[Opening Source data section]

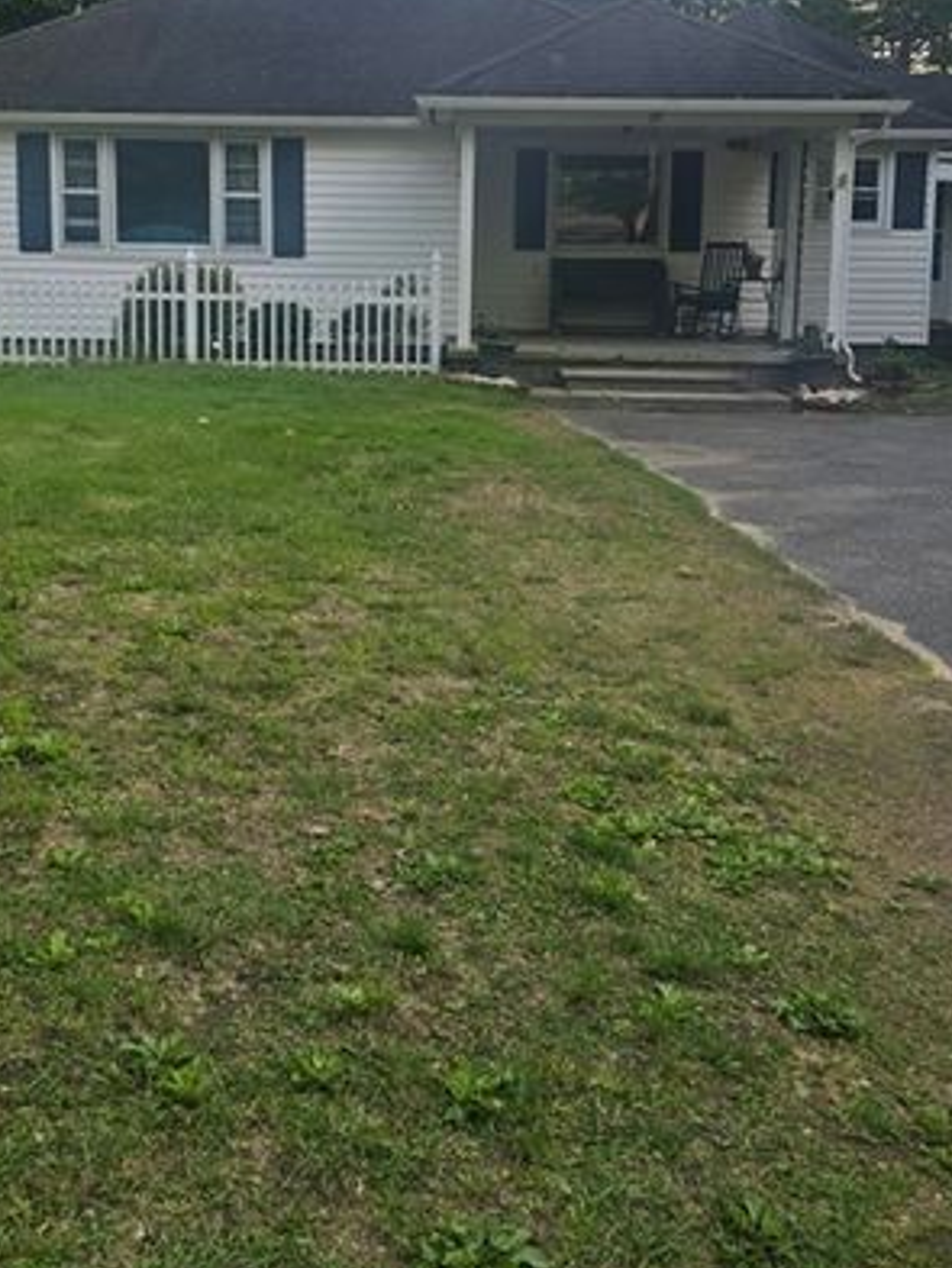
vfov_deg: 46.7
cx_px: 423
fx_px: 1429
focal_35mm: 39
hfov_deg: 36.8
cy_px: 376
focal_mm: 6.3
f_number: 1.7
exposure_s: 1/224
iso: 12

[Closing Source data section]

▶ _Description of the task_:
Ignore the images and quote every line of the listing exactly.

▶ _Completed task_:
vfov_deg: 46.7
cx_px: 423
fx_px: 1429
focal_35mm: 39
hfov_deg: 36.8
cy_px: 376
focal_mm: 6.3
f_number: 1.7
exposure_s: 1/224
iso: 12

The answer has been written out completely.